* _RECORDS FOR THE TASK_
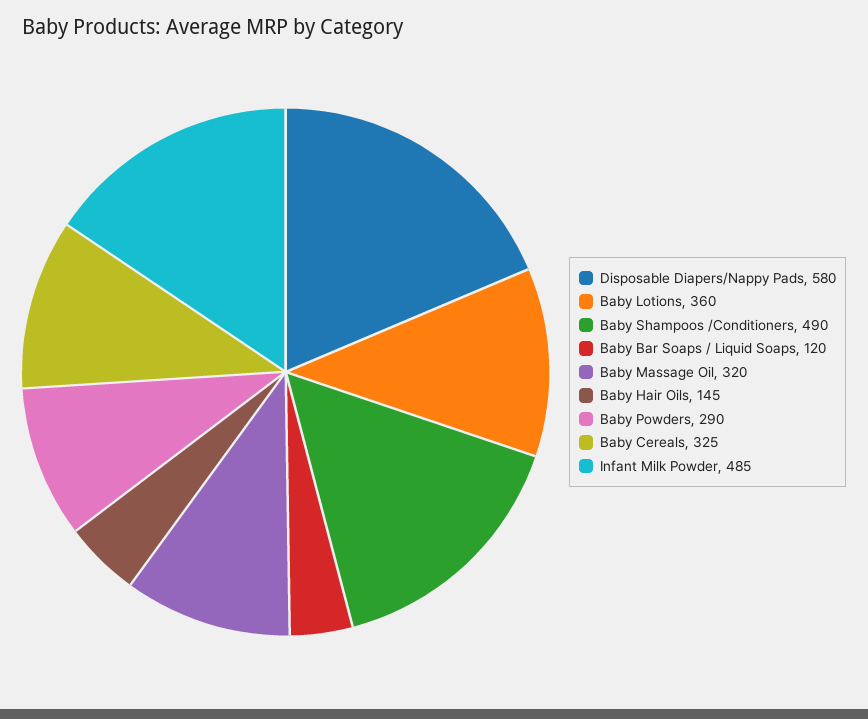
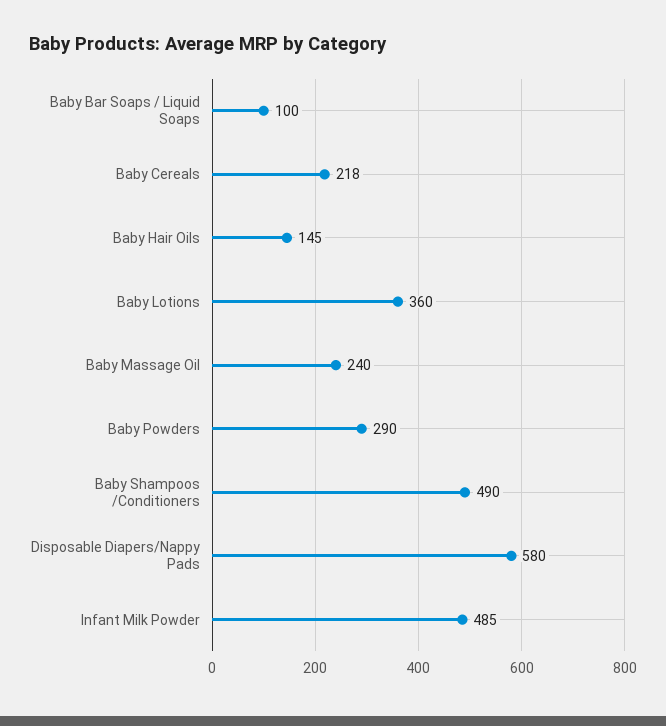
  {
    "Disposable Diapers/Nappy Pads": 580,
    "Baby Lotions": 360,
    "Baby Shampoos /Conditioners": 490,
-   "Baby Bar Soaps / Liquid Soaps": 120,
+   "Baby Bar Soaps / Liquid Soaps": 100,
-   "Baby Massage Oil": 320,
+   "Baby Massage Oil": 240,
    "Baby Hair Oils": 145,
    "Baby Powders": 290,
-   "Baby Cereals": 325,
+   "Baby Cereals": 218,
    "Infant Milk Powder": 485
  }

* _WORK TO COMPLETE_
Check the listing above for "Liquid". Show every line where it turns up.

* _RESULT OF THIS TASK_
-   "Baby Bar Soaps / Liquid Soaps": 120,
+   "Baby Bar Soaps / Liquid Soaps": 100,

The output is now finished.